Background: Hyaluronic acid-binding protein 1 (HABP1/gC1qR/p32) has been recently implicated in oncogenesis and cancer progression in various malignancies; however, its clinical role in gastric cancer (GC) is still unclear. Patients and methods: First, HABP1 expression was determined by Western blot analysis and immunohistochemistry. Then, we evaluated the expression of HABP1 and its clinical significance in tumor tissues from 181 patients with GC. Results: Expression of HABP1 protein in GC tissues was noticeably higher than that in adjacent nonneoplastic tissues ( P =0.018). Increased HABP1 expression was significantly associated with tumor, node, and metastasis (TNM) stage ( P =0.006), depth of invasion ( P =0.001), lymph node metastasis ( P =0.001), liver metastasis ( P =0.024), and peritoneum metastasis ( P =0.009). Patients with high expression of HABP1 had poor overall survival rate ( P <0.001). In addition, histologic grade ( P =0.017), TNM stage ( P <0.001), Borrmann grouping ( P <0.001), depth of invasion ( P <0.001), lymph node metastasis ( P <0.001), liver metastasis ( P =0.010), and tumor size ( P <0.001) were independent prognostic factors for overall survival.
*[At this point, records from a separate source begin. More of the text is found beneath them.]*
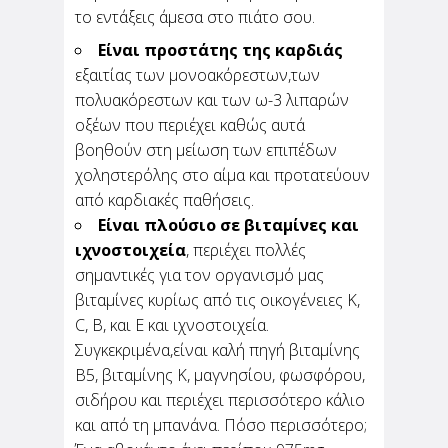
το εντάξεις άμεσα στο πιάτο σου.
Είναι προστάτης της καρδιάς
Θεωρείς "ταμπού" να
πηγαίνεις για καφέ μόνη
εξαιτίας των μονοακόρεστων,των
σου;
πολυακόρεστων και των ω-3 λιπαρών
οξέων που περιέχει καθώς αυτά
Σου γράφω από ένα καφέ. Πολύ κεντρικό στην
βοηθούν στη μείωση των επιπέδων
περιοχή που μένω, πολύ μοδάτο, πολύ
ωραίο. Γιατί το παινεύω τόσο; Για να
χοληστερόλης στο αίμα και προτατεύουν
διευκρινίσω πως κάθομαι εδώ και πίνω μόνη
από καρδιακές παθήσεις.
μου καφέ. Για μένα...
Είναι πλούσιο σε βιταμίνες και
ιχνοστοιχεία
, περιέχει πολλές
σημαντικές για τον οργανισμό μας
βιταμίνες κυρίως από τις οικογένειες K,
C, B, και E και ιχνοστοιχεία.
Συγκεκριμένα,είναι καλή πηγή βιταμίνης
Β5, βιταμίνης Κ, μαγνησίου, φωσφόρου,
σιδήρου και περιέχει περισσότερο κάλιο
και από τη μπανάνα. Πόσο περισσότερο;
Multivariate Cox regression analysis revealed that HABP1 ( P =0.004), histologic grade ( P =0.047), TNM stage ( P <0.001), Borrmann grouping ( P <0.001), and liver metastasis ( P =0.038) were independent factors for overall survival in patients with GC. Conclusion: These findings demonstrated that HABP1 was an indicator for GC progression and poor survival, which highlighted its potential role as a therapeutic target for GCs.